I have an update that might help in fixing this.
Ever since all this started happening, I've had problems opening OTHER Programs outside of Far Cry 2, the Media Manager for my Black Berry Curve is giving me, along with other apps and programs messages about a "Visual C++" Error. I sincerely hope this helps. And if not, can anyone suggest a service I might be able to purchase in order to fix this?


----------



## koala (Mar 27, 2005)

*Re: Error 0xc0150002 Crashing Far Cry 2.*

Download the *Microsoft Visual C++ 2008* package, install and reboot to complete.


----------



## Blink-Twice (Jan 3, 2009)

*Re: Error 0xc0150002 Crashing Far Cry 2.*

I downloaded it, ran it. A progress bar flashed from 0 to 100%, then closed. As I got an Error Message saying it had stopped working.. :sad:


----------



## Blink-Twice (Jan 3, 2009)

*Re: Error 0xc0150002 Crashing Far Cry 2.*

Serious update!
15 hours into trying to fix this and I come across this.
A program called Dependency Walker, which apparently finds what files are missing and causes Far Cry 2 to not work.
I'm going to reinstall Far Cry2 now, and run Dependency, And find what is missing. I'll then take screenshots and we can go from there.
I feel very good about this.


----------



## Blink-Twice (Jan 3, 2009)

*Re: Error 0xc0150002 Crashing Far Cry 2.*

Alright, So I think I've got what I need for someone smarter than me to tell me what's wrong and, how to fix it.

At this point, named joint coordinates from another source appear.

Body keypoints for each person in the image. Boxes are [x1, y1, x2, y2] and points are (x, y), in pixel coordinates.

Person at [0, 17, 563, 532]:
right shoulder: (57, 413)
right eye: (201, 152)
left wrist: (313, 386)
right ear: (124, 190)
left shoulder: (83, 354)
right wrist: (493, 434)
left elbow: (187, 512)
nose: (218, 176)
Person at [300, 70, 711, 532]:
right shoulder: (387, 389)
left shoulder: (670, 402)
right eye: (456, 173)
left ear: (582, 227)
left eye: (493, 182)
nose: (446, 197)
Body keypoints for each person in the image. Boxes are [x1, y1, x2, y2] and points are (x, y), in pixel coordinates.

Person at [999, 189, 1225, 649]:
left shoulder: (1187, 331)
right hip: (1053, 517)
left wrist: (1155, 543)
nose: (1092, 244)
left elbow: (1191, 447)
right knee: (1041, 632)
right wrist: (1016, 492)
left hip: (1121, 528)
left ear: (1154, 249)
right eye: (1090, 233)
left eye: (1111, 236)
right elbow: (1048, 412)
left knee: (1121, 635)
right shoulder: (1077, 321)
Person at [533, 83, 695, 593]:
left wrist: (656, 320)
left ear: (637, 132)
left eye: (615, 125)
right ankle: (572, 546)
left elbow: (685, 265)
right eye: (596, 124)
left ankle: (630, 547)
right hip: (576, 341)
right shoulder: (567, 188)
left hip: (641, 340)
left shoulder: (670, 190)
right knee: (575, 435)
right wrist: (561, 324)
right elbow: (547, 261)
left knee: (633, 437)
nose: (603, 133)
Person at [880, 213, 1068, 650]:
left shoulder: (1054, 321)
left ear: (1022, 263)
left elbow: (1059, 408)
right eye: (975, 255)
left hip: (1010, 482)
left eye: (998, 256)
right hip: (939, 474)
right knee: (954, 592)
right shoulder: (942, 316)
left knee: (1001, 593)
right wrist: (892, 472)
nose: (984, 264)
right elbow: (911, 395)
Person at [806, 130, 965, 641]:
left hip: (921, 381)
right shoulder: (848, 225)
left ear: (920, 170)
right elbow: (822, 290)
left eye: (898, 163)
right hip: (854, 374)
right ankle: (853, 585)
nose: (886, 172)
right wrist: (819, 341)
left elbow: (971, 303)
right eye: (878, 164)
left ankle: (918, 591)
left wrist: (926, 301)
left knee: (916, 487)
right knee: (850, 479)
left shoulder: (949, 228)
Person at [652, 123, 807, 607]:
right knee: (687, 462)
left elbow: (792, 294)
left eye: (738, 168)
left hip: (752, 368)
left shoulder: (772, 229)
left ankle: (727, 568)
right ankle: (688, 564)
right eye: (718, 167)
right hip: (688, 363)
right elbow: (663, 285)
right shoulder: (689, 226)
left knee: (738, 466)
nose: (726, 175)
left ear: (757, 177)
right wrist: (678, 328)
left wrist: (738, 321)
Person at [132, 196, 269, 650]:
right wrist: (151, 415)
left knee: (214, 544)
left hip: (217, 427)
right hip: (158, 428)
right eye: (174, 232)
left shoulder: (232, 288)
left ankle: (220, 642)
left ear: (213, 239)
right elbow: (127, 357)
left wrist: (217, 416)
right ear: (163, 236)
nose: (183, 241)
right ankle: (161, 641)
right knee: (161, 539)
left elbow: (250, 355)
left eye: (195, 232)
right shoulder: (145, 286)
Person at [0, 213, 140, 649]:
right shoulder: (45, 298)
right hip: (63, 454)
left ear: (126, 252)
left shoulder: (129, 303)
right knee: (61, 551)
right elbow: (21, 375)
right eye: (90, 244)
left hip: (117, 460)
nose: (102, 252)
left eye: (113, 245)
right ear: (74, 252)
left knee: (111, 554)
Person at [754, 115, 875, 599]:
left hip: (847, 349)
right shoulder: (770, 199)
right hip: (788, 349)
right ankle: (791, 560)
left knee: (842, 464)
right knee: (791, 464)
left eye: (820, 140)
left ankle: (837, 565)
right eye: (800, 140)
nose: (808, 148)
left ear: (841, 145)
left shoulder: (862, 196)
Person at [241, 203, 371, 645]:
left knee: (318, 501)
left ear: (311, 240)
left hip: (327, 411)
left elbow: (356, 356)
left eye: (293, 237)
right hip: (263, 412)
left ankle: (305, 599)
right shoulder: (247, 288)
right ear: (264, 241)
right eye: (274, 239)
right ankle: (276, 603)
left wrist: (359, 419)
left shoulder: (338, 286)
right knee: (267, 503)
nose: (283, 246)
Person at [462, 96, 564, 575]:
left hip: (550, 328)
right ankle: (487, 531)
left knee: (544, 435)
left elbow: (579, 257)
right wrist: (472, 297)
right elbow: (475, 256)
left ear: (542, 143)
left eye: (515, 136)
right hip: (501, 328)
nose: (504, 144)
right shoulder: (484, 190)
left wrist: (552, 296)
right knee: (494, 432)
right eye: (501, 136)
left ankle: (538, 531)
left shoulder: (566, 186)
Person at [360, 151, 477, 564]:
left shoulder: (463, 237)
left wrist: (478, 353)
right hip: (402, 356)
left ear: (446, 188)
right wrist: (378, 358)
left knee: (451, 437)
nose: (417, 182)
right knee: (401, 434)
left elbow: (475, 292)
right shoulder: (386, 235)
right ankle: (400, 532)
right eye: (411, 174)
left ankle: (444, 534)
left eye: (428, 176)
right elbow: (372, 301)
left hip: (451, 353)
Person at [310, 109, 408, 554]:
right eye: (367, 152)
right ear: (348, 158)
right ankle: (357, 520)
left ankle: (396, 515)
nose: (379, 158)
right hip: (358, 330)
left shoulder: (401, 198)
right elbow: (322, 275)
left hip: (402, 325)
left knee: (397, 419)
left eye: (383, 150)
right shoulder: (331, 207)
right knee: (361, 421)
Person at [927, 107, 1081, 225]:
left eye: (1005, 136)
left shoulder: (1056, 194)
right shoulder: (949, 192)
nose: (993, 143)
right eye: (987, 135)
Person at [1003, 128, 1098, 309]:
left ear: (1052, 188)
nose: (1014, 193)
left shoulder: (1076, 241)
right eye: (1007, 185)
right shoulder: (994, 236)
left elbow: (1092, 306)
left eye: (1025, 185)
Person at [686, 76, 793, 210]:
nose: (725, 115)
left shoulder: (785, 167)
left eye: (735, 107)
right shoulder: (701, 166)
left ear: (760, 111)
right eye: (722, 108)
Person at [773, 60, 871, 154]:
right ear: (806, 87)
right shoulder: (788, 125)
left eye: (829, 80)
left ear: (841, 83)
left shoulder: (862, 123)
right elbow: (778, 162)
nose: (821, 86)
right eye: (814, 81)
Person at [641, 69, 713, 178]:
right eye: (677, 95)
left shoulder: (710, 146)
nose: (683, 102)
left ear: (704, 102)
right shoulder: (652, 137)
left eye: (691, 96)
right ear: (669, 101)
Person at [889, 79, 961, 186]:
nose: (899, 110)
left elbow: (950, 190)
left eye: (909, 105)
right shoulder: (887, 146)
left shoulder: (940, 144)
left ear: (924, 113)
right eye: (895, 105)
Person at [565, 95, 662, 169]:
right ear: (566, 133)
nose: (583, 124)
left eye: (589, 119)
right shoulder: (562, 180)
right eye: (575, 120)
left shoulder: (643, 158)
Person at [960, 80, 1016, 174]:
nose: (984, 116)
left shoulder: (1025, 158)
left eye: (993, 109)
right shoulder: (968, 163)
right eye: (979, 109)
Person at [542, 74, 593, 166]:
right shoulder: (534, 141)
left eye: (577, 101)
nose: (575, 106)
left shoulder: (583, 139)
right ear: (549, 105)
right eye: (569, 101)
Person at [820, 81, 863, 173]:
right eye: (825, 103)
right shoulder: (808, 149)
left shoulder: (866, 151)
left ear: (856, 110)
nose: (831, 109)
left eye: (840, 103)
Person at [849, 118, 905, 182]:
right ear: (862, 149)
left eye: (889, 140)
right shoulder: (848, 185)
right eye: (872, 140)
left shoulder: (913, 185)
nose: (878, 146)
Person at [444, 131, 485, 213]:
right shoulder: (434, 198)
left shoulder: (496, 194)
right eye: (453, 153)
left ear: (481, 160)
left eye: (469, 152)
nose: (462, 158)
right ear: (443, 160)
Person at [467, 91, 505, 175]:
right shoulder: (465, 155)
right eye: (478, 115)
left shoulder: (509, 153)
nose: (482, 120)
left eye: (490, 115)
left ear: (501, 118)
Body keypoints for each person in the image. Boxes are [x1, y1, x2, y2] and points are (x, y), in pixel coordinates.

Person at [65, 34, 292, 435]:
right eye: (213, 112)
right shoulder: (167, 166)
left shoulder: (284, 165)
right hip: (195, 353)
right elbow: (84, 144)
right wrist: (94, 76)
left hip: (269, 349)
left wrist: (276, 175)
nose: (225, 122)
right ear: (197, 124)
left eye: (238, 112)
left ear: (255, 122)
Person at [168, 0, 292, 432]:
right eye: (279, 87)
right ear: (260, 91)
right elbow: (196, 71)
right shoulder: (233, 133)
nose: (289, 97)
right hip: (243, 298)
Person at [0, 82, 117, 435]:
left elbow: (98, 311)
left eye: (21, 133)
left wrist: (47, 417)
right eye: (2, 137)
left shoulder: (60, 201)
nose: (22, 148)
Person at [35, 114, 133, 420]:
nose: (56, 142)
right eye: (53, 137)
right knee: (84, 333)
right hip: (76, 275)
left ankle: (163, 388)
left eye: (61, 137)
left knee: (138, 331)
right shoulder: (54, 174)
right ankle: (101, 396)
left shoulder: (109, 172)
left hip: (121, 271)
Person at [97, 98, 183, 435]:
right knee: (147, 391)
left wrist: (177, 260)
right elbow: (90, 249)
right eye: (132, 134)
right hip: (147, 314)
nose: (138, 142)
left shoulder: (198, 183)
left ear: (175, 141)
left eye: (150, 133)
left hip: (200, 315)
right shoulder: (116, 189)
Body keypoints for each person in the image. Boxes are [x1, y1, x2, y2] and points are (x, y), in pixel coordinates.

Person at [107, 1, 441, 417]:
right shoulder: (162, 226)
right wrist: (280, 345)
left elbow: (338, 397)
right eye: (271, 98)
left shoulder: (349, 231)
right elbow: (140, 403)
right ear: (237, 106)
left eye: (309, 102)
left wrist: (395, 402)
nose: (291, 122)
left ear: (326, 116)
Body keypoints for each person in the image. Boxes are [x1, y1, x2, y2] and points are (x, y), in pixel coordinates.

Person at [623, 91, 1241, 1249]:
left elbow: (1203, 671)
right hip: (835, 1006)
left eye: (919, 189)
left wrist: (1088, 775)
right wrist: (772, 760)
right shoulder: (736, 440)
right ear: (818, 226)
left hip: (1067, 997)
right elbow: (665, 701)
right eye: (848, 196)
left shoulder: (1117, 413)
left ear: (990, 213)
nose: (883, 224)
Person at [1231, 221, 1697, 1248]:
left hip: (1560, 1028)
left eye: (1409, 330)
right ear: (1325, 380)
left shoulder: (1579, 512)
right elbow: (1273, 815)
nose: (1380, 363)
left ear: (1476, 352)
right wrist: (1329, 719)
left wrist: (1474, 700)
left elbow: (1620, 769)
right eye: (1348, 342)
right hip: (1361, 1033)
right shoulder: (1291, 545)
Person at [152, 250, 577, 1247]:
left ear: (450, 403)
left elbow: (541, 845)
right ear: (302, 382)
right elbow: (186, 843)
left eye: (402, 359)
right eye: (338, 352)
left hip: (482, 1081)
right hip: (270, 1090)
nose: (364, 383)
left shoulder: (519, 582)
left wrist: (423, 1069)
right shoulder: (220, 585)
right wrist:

I ran Farcry2.exe through Dependency Walker, 
I also ran the following:
The auto updater
The Map Editor
The Server Launcher.

Everything gave a pretty usual result, and all pointed to an error with FarCry2.exe.
Here's the result from running Farcry2.exe through Dependency Walker.









*The missing line says the following: The application has failed to start 
because its side-by-side configuration is incorrect. Please see the application event log for more detail (14001).
*

My GUESS is that if I get THAT Dll, and put it where it should be 
according to the tree, I can solve ALL this. Can anyone verify?
Also, if my wild guess is potentially going to fix all this.
Where would I get that Dll? How should I go about fixing it from that point.


----------



## Blink-Twice (Jan 3, 2009)

FIXED!
Get ready to laugh.
I reinstalled Windows Vista Home Premium.


----------



## Aus_Karlos (Mar 10, 2007)

Here is the missing Dll you require. http://www.dll-files.com/dllindex/dll-files.shtml?mss32 
The DUNIA.DLL is found on the FarCry2 DVD as Dunia is FarCry2's engine. Hopefully though with the dll ive linked you that should stop the side-by-side error from occurring.

Good find on that program by the way.


----------